Müller Timo D, Föcker Manuel, Holtkamp Kristian, Herpertz-Dahlmann Beate, Hebebrand Johannes
Department of Child and Adolescent Psychiatry and Psychotherapy, University of Duisburg-Essen, Virchowstrasse 174, 45147 Essen, Germany.
Child Adolesc Psychiatr Clin N Am. 2009 Jan;18(1):117-29. doi: 10.1016/j.chc.2008.07.002.
Hypoleptinemia is a key endocrinological feature of anorexia nervosa (AN). Several symptoms in acute AN are related to the low circulating leptin levels including amenorrhea and semi-starvation-induced hyperactivity. The drop in leptin levels results from the loss of fat mass; once leptin levels fall below specific thresholds the hypothalamic-pituitary-gonadal and -thyroid axes are down-regulated; in contrast, the hypothalamic-pituitary-adrenal axis is up-regulated. Hypoleptinemia is the major signal underlying both somatic and behavioral adaptations to starvation. Because the mechanisms involved in this adaptation are similar in rodents and humans, rodent models can be used to investigate the relevant central pathways which underly the respective starvation-induced symptoms. During therapeutically induced weight gain, leptin levels can intermittently increase above normal concentrations. This hyperleptinemia could predispose to renewed weight loss.

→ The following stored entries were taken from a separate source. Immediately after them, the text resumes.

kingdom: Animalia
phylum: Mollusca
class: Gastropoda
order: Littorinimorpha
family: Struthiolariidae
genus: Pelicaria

低瘦素血症是神经性厌食症(AN)的关键内分泌特征。急性神经性厌食症的几种症状与循环瘦素水平低有关,包括闭经和半饥饿诱导的多动。瘦素水平下降是由于脂肪量减少;一旦瘦素水平降至特定阈值以下,下丘脑 - 垂体 - 性腺轴和下丘脑 - 垂体 - 甲状腺轴就会下调;相反,下丘脑 - 垂体 - 肾上腺轴会上调。低瘦素血症是身体和行为对饥饿适应的主要信号。由于啮齿动物和人类在这种适应过程中涉及的机制相似,因此可以使用啮齿动物模型来研究导致各自饥饿诱导症状的相关中枢途径。在治疗性体重增加期间,瘦素水平可能会间歇性地升高至正常浓度以上。这种高瘦素血症可能会导致体重再次减轻。